Check each line below for "KiCad" and report how many have it, nothing else.

(Records shown)

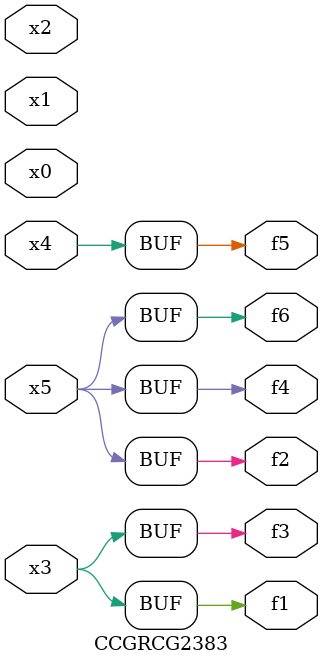
<source format=v>
module CCGRCG2383(
	input x0, x1, x2, x3, x4, x5,
	output f1, f2, f3, f4, f5, f6
);
	assign f1 = x3;
	assign f2 = x5;
	assign f3 = x3;
	assign f4 = x5;
	assign f5 = x4;
	assign f6 = x5;
endmodule

</source>
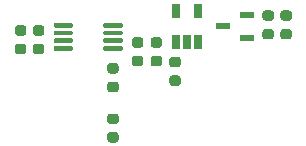
<source format=gbr>
%TF.GenerationSoftware,KiCad,Pcbnew,5.1.6-c6e7f7d~87~ubuntu18.04.1*%
%TF.CreationDate,2021-12-20T19:28:02-08:00*%
%TF.ProjectId,boosted-output-current-reference,626f6f73-7465-4642-9d6f-75747075742d,rev?*%
%TF.SameCoordinates,Original*%
%TF.FileFunction,Paste,Top*%
%TF.FilePolarity,Positive*%
%FSLAX46Y46*%
G04 Gerber Fmt 4.6, Leading zero omitted, Abs format (unit mm)*
G04 Created by KiCad (PCBNEW 5.1.6-c6e7f7d~87~ubuntu18.04.1) date 2021-12-20 19:28:02*
%MOMM*%
%LPD*%
G01*
G04 APERTURE LIST*
%ADD10R,0.650000X1.220000*%
%ADD11R,1.300000X0.600000*%
G04 APERTURE END LIST*
%TO.C,R3*%
G36*
G01*
X156669450Y-102875600D02*
X156156950Y-102875600D01*
G75*
G02*
X155938200Y-102656850I0J218750D01*
G01*
X155938200Y-102219350D01*
G75*
G02*
X156156950Y-102000600I218750J0D01*
G01*
X156669450Y-102000600D01*
G75*
G02*
X156888200Y-102219350I0J-218750D01*
G01*
X156888200Y-102656850D01*
G75*
G02*
X156669450Y-102875600I-218750J0D01*
G01*
G37*
G36*
G01*
X156669450Y-104450600D02*
X156156950Y-104450600D01*
G75*
G02*
X155938200Y-104231850I0J218750D01*
G01*
X155938200Y-103794350D01*
G75*
G02*
X156156950Y-103575600I218750J0D01*
G01*
X156669450Y-103575600D01*
G75*
G02*
X156888200Y-103794350I0J-218750D01*
G01*
X156888200Y-104231850D01*
G75*
G02*
X156669450Y-104450600I-218750J0D01*
G01*
G37*
%TD*%
%TO.C,R2*%
G36*
G01*
X156156950Y-99308400D02*
X156669450Y-99308400D01*
G75*
G02*
X156888200Y-99527150I0J-218750D01*
G01*
X156888200Y-99964650D01*
G75*
G02*
X156669450Y-100183400I-218750J0D01*
G01*
X156156950Y-100183400D01*
G75*
G02*
X155938200Y-99964650I0J218750D01*
G01*
X155938200Y-99527150D01*
G75*
G02*
X156156950Y-99308400I218750J0D01*
G01*
G37*
G36*
G01*
X156156950Y-97733400D02*
X156669450Y-97733400D01*
G75*
G02*
X156888200Y-97952150I0J-218750D01*
G01*
X156888200Y-98389650D01*
G75*
G02*
X156669450Y-98608400I-218750J0D01*
G01*
X156156950Y-98608400D01*
G75*
G02*
X155938200Y-98389650I0J218750D01*
G01*
X155938200Y-97952150D01*
G75*
G02*
X156156950Y-97733400I218750J0D01*
G01*
G37*
%TD*%
D10*
%TO.C,U2*%
X161737000Y-93305000D03*
X163637000Y-93305000D03*
X163637000Y-95925000D03*
X162687000Y-95925000D03*
X161737000Y-95925000D03*
%TD*%
D11*
%TO.C,Q1*%
X167801000Y-95565000D03*
X167801000Y-93665000D03*
X165701000Y-94615000D03*
%TD*%
%TO.C,C6*%
G36*
G01*
X169288750Y-94838000D02*
X169801250Y-94838000D01*
G75*
G02*
X170020000Y-95056750I0J-218750D01*
G01*
X170020000Y-95494250D01*
G75*
G02*
X169801250Y-95713000I-218750J0D01*
G01*
X169288750Y-95713000D01*
G75*
G02*
X169070000Y-95494250I0J218750D01*
G01*
X169070000Y-95056750D01*
G75*
G02*
X169288750Y-94838000I218750J0D01*
G01*
G37*
G36*
G01*
X169288750Y-93263000D02*
X169801250Y-93263000D01*
G75*
G02*
X170020000Y-93481750I0J-218750D01*
G01*
X170020000Y-93919250D01*
G75*
G02*
X169801250Y-94138000I-218750J0D01*
G01*
X169288750Y-94138000D01*
G75*
G02*
X169070000Y-93919250I0J218750D01*
G01*
X169070000Y-93481750D01*
G75*
G02*
X169288750Y-93263000I218750J0D01*
G01*
G37*
%TD*%
%TO.C,C5*%
G36*
G01*
X170812750Y-94838000D02*
X171325250Y-94838000D01*
G75*
G02*
X171544000Y-95056750I0J-218750D01*
G01*
X171544000Y-95494250D01*
G75*
G02*
X171325250Y-95713000I-218750J0D01*
G01*
X170812750Y-95713000D01*
G75*
G02*
X170594000Y-95494250I0J218750D01*
G01*
X170594000Y-95056750D01*
G75*
G02*
X170812750Y-94838000I218750J0D01*
G01*
G37*
G36*
G01*
X170812750Y-93263000D02*
X171325250Y-93263000D01*
G75*
G02*
X171544000Y-93481750I0J-218750D01*
G01*
X171544000Y-93919250D01*
G75*
G02*
X171325250Y-94138000I-218750J0D01*
G01*
X170812750Y-94138000D01*
G75*
G02*
X170594000Y-93919250I0J218750D01*
G01*
X170594000Y-93481750D01*
G75*
G02*
X170812750Y-93263000I218750J0D01*
G01*
G37*
%TD*%
%TO.C,C3*%
G36*
G01*
X158752250Y-96424000D02*
X158239750Y-96424000D01*
G75*
G02*
X158021000Y-96205250I0J218750D01*
G01*
X158021000Y-95767750D01*
G75*
G02*
X158239750Y-95549000I218750J0D01*
G01*
X158752250Y-95549000D01*
G75*
G02*
X158971000Y-95767750I0J-218750D01*
G01*
X158971000Y-96205250D01*
G75*
G02*
X158752250Y-96424000I-218750J0D01*
G01*
G37*
G36*
G01*
X158752250Y-97999000D02*
X158239750Y-97999000D01*
G75*
G02*
X158021000Y-97780250I0J218750D01*
G01*
X158021000Y-97342750D01*
G75*
G02*
X158239750Y-97124000I218750J0D01*
G01*
X158752250Y-97124000D01*
G75*
G02*
X158971000Y-97342750I0J-218750D01*
G01*
X158971000Y-97780250D01*
G75*
G02*
X158752250Y-97999000I-218750J0D01*
G01*
G37*
%TD*%
%TO.C,C1*%
G36*
G01*
X148333750Y-96108000D02*
X148846250Y-96108000D01*
G75*
G02*
X149065000Y-96326750I0J-218750D01*
G01*
X149065000Y-96764250D01*
G75*
G02*
X148846250Y-96983000I-218750J0D01*
G01*
X148333750Y-96983000D01*
G75*
G02*
X148115000Y-96764250I0J218750D01*
G01*
X148115000Y-96326750D01*
G75*
G02*
X148333750Y-96108000I218750J0D01*
G01*
G37*
G36*
G01*
X148333750Y-94533000D02*
X148846250Y-94533000D01*
G75*
G02*
X149065000Y-94751750I0J-218750D01*
G01*
X149065000Y-95189250D01*
G75*
G02*
X148846250Y-95408000I-218750J0D01*
G01*
X148333750Y-95408000D01*
G75*
G02*
X148115000Y-95189250I0J218750D01*
G01*
X148115000Y-94751750D01*
G75*
G02*
X148333750Y-94533000I218750J0D01*
G01*
G37*
%TD*%
%TO.C,C4*%
G36*
G01*
X159827250Y-97124000D02*
X160339750Y-97124000D01*
G75*
G02*
X160558500Y-97342750I0J-218750D01*
G01*
X160558500Y-97780250D01*
G75*
G02*
X160339750Y-97999000I-218750J0D01*
G01*
X159827250Y-97999000D01*
G75*
G02*
X159608500Y-97780250I0J218750D01*
G01*
X159608500Y-97342750D01*
G75*
G02*
X159827250Y-97124000I218750J0D01*
G01*
G37*
G36*
G01*
X159827250Y-95549000D02*
X160339750Y-95549000D01*
G75*
G02*
X160558500Y-95767750I0J-218750D01*
G01*
X160558500Y-96205250D01*
G75*
G02*
X160339750Y-96424000I-218750J0D01*
G01*
X159827250Y-96424000D01*
G75*
G02*
X159608500Y-96205250I0J218750D01*
G01*
X159608500Y-95767750D01*
G75*
G02*
X159827250Y-95549000I218750J0D01*
G01*
G37*
%TD*%
%TO.C,U1*%
G36*
G01*
X155605000Y-94629000D02*
X155605000Y-94429000D01*
G75*
G02*
X155705000Y-94329000I100000J0D01*
G01*
X157130000Y-94329000D01*
G75*
G02*
X157230000Y-94429000I0J-100000D01*
G01*
X157230000Y-94629000D01*
G75*
G02*
X157130000Y-94729000I-100000J0D01*
G01*
X155705000Y-94729000D01*
G75*
G02*
X155605000Y-94629000I0J100000D01*
G01*
G37*
G36*
G01*
X155605000Y-95279000D02*
X155605000Y-95079000D01*
G75*
G02*
X155705000Y-94979000I100000J0D01*
G01*
X157130000Y-94979000D01*
G75*
G02*
X157230000Y-95079000I0J-100000D01*
G01*
X157230000Y-95279000D01*
G75*
G02*
X157130000Y-95379000I-100000J0D01*
G01*
X155705000Y-95379000D01*
G75*
G02*
X155605000Y-95279000I0J100000D01*
G01*
G37*
G36*
G01*
X155605000Y-95929000D02*
X155605000Y-95729000D01*
G75*
G02*
X155705000Y-95629000I100000J0D01*
G01*
X157130000Y-95629000D01*
G75*
G02*
X157230000Y-95729000I0J-100000D01*
G01*
X157230000Y-95929000D01*
G75*
G02*
X157130000Y-96029000I-100000J0D01*
G01*
X155705000Y-96029000D01*
G75*
G02*
X155605000Y-95929000I0J100000D01*
G01*
G37*
G36*
G01*
X155605000Y-96579000D02*
X155605000Y-96379000D01*
G75*
G02*
X155705000Y-96279000I100000J0D01*
G01*
X157130000Y-96279000D01*
G75*
G02*
X157230000Y-96379000I0J-100000D01*
G01*
X157230000Y-96579000D01*
G75*
G02*
X157130000Y-96679000I-100000J0D01*
G01*
X155705000Y-96679000D01*
G75*
G02*
X155605000Y-96579000I0J100000D01*
G01*
G37*
G36*
G01*
X151380000Y-96579000D02*
X151380000Y-96379000D01*
G75*
G02*
X151480000Y-96279000I100000J0D01*
G01*
X152905000Y-96279000D01*
G75*
G02*
X153005000Y-96379000I0J-100000D01*
G01*
X153005000Y-96579000D01*
G75*
G02*
X152905000Y-96679000I-100000J0D01*
G01*
X151480000Y-96679000D01*
G75*
G02*
X151380000Y-96579000I0J100000D01*
G01*
G37*
G36*
G01*
X151380000Y-95929000D02*
X151380000Y-95729000D01*
G75*
G02*
X151480000Y-95629000I100000J0D01*
G01*
X152905000Y-95629000D01*
G75*
G02*
X153005000Y-95729000I0J-100000D01*
G01*
X153005000Y-95929000D01*
G75*
G02*
X152905000Y-96029000I-100000J0D01*
G01*
X151480000Y-96029000D01*
G75*
G02*
X151380000Y-95929000I0J100000D01*
G01*
G37*
G36*
G01*
X151380000Y-95279000D02*
X151380000Y-95079000D01*
G75*
G02*
X151480000Y-94979000I100000J0D01*
G01*
X152905000Y-94979000D01*
G75*
G02*
X153005000Y-95079000I0J-100000D01*
G01*
X153005000Y-95279000D01*
G75*
G02*
X152905000Y-95379000I-100000J0D01*
G01*
X151480000Y-95379000D01*
G75*
G02*
X151380000Y-95279000I0J100000D01*
G01*
G37*
G36*
G01*
X151380000Y-94629000D02*
X151380000Y-94429000D01*
G75*
G02*
X151480000Y-94329000I100000J0D01*
G01*
X152905000Y-94329000D01*
G75*
G02*
X153005000Y-94429000I0J-100000D01*
G01*
X153005000Y-94629000D01*
G75*
G02*
X152905000Y-94729000I-100000J0D01*
G01*
X151480000Y-94729000D01*
G75*
G02*
X151380000Y-94629000I0J100000D01*
G01*
G37*
%TD*%
%TO.C,R1*%
G36*
G01*
X161414750Y-98775000D02*
X161927250Y-98775000D01*
G75*
G02*
X162146000Y-98993750I0J-218750D01*
G01*
X162146000Y-99431250D01*
G75*
G02*
X161927250Y-99650000I-218750J0D01*
G01*
X161414750Y-99650000D01*
G75*
G02*
X161196000Y-99431250I0J218750D01*
G01*
X161196000Y-98993750D01*
G75*
G02*
X161414750Y-98775000I218750J0D01*
G01*
G37*
G36*
G01*
X161414750Y-97200000D02*
X161927250Y-97200000D01*
G75*
G02*
X162146000Y-97418750I0J-218750D01*
G01*
X162146000Y-97856250D01*
G75*
G02*
X161927250Y-98075000I-218750J0D01*
G01*
X161414750Y-98075000D01*
G75*
G02*
X161196000Y-97856250I0J218750D01*
G01*
X161196000Y-97418750D01*
G75*
G02*
X161414750Y-97200000I218750J0D01*
G01*
G37*
%TD*%
%TO.C,C2*%
G36*
G01*
X150370250Y-95408000D02*
X149857750Y-95408000D01*
G75*
G02*
X149639000Y-95189250I0J218750D01*
G01*
X149639000Y-94751750D01*
G75*
G02*
X149857750Y-94533000I218750J0D01*
G01*
X150370250Y-94533000D01*
G75*
G02*
X150589000Y-94751750I0J-218750D01*
G01*
X150589000Y-95189250D01*
G75*
G02*
X150370250Y-95408000I-218750J0D01*
G01*
G37*
G36*
G01*
X150370250Y-96983000D02*
X149857750Y-96983000D01*
G75*
G02*
X149639000Y-96764250I0J218750D01*
G01*
X149639000Y-96326750D01*
G75*
G02*
X149857750Y-96108000I218750J0D01*
G01*
X150370250Y-96108000D01*
G75*
G02*
X150589000Y-96326750I0J-218750D01*
G01*
X150589000Y-96764250D01*
G75*
G02*
X150370250Y-96983000I-218750J0D01*
G01*
G37*
%TD*%
M02*

</source>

(End Records shown)

**Output below**
2